Sunday, 5 July 2015

MIA: Missing In Action

For the last couple of days I have been MIA, Missing In Action. 

Why? I'm not really sure. 

For the past two weeks, I have had so much that I wanted needed to write about. So many things that I wanted to share with other women who were going through the same experiences. 

And then... it stopped!

At first I thought it was because I couldn't think of anything that I wanted to say.

Then last night, I realized that I am afraid!

I'm afraid that by writing about this I will somehow jinx it. I so desperately want this IUI to work, and yet I know that we only have 20% odds of success.

Have you ever had the feeling that you want something too much?

As I mentioned previously, I also know that so many of our friends and family are wishing and praying for this to happen, and I don't want to let anyone else down.

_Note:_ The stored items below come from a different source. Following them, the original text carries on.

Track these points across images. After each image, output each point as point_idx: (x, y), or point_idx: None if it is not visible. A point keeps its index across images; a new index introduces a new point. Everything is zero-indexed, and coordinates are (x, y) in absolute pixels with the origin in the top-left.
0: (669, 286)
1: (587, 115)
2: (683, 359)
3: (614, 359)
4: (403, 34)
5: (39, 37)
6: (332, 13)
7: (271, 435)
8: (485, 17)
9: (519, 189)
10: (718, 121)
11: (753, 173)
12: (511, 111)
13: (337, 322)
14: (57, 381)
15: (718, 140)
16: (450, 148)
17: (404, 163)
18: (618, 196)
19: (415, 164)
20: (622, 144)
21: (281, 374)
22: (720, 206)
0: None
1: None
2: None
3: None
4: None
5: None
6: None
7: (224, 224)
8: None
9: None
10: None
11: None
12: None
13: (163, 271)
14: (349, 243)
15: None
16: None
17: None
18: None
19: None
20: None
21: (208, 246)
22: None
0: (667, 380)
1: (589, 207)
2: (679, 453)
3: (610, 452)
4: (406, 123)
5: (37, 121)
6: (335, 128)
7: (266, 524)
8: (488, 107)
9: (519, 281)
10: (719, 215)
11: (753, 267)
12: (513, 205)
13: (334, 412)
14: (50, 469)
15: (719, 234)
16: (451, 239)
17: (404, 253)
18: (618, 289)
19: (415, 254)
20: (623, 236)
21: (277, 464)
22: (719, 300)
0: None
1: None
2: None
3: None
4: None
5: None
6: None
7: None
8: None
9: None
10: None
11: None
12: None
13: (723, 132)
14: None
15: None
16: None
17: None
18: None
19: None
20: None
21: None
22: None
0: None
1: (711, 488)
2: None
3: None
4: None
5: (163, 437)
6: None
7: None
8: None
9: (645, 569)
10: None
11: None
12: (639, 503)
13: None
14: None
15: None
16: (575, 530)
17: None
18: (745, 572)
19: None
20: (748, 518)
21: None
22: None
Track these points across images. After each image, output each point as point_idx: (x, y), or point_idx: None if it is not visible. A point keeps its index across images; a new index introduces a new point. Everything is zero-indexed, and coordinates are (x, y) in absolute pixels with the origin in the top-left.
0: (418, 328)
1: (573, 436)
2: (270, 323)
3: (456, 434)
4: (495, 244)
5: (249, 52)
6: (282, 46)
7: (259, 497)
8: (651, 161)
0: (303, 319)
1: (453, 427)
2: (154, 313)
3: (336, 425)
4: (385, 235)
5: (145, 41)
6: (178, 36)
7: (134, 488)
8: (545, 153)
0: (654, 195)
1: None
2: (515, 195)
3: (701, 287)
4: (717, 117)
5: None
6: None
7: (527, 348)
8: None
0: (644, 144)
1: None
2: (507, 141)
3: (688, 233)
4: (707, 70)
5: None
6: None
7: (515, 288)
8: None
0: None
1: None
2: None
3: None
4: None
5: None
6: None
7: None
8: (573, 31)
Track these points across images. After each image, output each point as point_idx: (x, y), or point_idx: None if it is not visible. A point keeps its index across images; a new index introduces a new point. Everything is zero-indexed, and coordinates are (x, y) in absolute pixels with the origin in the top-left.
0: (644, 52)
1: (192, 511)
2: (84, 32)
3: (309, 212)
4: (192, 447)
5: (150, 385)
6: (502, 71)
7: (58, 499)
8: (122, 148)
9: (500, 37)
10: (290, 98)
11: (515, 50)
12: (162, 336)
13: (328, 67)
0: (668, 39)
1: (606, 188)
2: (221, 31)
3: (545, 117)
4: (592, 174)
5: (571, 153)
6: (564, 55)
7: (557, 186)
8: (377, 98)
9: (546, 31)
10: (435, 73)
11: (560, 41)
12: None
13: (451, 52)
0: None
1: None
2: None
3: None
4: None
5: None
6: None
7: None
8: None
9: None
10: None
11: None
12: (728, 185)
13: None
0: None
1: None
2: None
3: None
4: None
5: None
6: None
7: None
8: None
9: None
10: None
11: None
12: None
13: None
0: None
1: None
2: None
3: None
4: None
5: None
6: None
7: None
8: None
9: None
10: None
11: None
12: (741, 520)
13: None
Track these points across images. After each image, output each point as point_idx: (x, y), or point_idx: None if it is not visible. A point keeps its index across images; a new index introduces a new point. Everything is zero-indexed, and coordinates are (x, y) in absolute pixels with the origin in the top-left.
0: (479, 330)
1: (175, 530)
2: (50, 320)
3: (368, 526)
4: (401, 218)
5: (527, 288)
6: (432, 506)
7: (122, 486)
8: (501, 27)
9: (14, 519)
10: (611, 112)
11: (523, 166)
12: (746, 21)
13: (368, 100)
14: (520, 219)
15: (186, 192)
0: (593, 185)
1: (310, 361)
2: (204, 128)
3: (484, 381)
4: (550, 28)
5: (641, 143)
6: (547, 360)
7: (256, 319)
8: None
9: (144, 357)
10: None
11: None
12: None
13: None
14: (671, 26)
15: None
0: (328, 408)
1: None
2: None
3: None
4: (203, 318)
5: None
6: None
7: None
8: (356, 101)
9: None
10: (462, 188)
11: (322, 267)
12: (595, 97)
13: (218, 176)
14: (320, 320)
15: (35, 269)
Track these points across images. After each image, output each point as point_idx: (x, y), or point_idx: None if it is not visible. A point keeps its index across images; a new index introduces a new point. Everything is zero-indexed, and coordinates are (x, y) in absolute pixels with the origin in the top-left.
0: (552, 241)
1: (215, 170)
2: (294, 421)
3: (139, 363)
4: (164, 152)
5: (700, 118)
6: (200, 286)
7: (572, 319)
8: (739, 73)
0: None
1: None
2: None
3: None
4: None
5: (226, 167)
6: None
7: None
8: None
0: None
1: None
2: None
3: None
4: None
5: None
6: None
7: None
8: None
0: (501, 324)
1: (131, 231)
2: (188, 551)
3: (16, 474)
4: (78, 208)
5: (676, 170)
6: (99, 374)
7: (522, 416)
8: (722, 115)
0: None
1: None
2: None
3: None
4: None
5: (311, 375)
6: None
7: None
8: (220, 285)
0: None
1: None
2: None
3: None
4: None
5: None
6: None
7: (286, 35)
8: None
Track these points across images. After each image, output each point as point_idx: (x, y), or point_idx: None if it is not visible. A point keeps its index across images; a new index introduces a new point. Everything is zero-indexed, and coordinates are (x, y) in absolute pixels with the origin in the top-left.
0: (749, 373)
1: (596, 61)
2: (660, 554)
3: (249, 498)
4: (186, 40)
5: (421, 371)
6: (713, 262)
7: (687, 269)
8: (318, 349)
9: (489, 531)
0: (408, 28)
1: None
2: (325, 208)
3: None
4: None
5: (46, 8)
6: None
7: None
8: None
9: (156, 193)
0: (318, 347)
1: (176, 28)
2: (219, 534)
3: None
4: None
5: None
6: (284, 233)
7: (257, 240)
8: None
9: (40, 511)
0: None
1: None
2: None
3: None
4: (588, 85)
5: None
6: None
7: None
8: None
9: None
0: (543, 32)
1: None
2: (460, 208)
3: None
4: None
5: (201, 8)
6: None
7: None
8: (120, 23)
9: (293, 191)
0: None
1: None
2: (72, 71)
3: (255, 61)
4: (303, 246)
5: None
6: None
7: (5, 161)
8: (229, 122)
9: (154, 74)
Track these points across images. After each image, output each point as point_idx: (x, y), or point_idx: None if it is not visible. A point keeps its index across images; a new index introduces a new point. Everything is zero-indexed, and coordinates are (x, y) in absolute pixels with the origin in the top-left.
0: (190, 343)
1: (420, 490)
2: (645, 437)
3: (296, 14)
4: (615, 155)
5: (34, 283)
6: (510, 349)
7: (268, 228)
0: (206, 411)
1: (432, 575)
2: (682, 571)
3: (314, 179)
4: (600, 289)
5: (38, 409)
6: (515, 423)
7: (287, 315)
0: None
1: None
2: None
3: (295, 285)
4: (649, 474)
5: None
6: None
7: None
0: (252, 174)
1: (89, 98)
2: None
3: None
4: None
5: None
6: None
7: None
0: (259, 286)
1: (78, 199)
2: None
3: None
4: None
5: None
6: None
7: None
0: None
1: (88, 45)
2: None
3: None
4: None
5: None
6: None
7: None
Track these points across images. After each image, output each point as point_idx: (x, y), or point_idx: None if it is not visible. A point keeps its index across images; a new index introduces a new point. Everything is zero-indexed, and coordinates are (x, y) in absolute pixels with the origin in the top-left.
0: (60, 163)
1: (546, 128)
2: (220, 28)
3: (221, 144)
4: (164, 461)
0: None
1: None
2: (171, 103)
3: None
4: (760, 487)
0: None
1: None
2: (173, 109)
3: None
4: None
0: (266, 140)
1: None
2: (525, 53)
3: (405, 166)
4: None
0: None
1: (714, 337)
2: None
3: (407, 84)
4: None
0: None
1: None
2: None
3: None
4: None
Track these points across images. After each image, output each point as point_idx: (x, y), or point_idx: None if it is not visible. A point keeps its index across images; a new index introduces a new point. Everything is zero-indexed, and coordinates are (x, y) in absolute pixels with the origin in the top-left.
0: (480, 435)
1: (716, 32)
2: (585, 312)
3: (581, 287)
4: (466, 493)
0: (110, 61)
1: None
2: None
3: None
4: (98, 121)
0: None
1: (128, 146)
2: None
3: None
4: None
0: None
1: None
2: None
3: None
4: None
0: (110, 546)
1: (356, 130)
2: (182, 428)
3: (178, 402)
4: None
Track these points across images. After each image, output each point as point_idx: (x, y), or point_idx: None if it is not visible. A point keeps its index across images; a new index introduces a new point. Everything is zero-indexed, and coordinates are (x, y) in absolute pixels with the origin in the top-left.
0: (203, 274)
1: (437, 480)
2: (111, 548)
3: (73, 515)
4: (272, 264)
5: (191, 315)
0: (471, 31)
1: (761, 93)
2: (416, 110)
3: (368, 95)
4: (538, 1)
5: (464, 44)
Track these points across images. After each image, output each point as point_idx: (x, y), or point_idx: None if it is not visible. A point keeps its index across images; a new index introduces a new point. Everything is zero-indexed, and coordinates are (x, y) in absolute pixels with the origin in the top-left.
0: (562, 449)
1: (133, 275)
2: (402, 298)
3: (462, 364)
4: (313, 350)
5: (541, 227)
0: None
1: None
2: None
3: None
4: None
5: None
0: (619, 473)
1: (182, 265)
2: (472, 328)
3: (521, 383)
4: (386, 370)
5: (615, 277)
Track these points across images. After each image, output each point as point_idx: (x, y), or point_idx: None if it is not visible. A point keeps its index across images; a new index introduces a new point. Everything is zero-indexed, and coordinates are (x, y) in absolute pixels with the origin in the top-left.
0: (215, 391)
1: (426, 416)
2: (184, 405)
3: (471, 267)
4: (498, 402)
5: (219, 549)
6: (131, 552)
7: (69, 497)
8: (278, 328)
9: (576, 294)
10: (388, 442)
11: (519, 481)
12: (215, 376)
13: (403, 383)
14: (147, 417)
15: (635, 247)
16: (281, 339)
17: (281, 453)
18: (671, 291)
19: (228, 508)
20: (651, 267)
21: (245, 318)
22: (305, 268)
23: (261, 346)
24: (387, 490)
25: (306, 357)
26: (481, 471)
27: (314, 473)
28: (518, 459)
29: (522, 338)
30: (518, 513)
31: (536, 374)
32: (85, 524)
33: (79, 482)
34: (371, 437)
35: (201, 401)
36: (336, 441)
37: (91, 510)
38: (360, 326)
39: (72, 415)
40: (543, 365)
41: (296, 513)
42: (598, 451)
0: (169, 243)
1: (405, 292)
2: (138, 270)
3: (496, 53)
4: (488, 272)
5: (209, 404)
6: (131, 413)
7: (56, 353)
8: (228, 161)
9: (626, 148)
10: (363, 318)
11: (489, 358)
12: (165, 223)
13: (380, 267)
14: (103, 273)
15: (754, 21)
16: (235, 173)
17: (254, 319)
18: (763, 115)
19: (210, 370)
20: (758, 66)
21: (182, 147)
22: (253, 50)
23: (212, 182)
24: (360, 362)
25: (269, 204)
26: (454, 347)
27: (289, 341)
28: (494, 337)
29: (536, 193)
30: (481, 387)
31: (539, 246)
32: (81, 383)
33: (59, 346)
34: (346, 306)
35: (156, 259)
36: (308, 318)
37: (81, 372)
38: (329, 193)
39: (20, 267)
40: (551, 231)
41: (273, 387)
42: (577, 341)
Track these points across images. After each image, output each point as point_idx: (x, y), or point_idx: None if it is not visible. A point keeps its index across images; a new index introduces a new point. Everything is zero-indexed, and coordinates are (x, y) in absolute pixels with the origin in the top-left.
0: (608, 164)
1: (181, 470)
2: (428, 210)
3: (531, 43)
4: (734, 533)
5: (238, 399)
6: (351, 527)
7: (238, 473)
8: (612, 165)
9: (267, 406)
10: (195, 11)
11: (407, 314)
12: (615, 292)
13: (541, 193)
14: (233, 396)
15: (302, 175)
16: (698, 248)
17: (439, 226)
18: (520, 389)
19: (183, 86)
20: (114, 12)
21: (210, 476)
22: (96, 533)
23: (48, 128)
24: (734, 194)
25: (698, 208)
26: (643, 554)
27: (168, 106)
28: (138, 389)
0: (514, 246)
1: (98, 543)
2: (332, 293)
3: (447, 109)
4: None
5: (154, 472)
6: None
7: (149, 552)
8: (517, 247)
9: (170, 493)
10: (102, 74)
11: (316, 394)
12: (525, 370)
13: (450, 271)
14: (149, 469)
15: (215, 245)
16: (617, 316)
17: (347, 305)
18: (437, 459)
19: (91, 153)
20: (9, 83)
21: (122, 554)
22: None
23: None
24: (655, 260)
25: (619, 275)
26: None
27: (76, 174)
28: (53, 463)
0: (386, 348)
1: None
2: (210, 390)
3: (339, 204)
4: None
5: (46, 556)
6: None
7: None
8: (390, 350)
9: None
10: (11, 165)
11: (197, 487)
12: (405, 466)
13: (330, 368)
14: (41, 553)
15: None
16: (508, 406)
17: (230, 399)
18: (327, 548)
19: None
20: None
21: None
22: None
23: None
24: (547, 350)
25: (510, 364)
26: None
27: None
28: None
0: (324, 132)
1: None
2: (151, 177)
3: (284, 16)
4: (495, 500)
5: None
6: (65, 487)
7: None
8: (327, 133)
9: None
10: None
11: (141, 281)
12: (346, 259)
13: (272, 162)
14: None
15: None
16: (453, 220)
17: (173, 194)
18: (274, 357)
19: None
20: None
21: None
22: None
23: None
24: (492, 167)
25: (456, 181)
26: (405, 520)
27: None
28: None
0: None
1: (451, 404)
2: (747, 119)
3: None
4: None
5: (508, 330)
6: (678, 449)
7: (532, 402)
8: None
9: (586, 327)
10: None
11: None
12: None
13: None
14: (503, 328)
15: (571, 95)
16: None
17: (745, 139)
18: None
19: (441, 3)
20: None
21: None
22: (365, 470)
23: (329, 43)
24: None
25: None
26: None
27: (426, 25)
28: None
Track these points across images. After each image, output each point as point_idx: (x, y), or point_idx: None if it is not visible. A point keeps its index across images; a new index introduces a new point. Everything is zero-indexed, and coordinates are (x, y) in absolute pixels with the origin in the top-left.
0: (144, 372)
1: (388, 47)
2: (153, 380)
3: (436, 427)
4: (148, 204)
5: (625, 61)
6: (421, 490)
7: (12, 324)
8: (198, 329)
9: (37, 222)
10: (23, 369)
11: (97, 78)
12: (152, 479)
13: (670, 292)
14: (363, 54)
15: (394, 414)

When I had this realization last night I knew I needed to write another post, because I refuse to allow fear to rule me.

I can't promise that I will go back to writing a post everyday, but I will say that whenever I feel like I have something to share, I will.

So here is what I have been doing these past two days:

I have been taking the Endometrin (progesterone) tablets three times a day. Thankfully, the cramps have pretty much stopped, but I am still completely exhausted. In fact, the second day I was on them, all I did was read a book in between naps!

I have also been doing a lot of praying and visualization. I try to visualize the sperm meeting the egg, the egg growing and developing, and a successful implantation.

I bought and have been eating a couple of brazil nuts a day. I've read several studies on the internet which have suggested that brazil nuts contain selenium, a natural antioxidant, which may increase women's chances in conceiving.

I have been drinking lots of water, have visited with friends, and also went to the Stampede!

Maybe going to the Stampede grounds will help- after all- tons of Stampede babies are born every year! :)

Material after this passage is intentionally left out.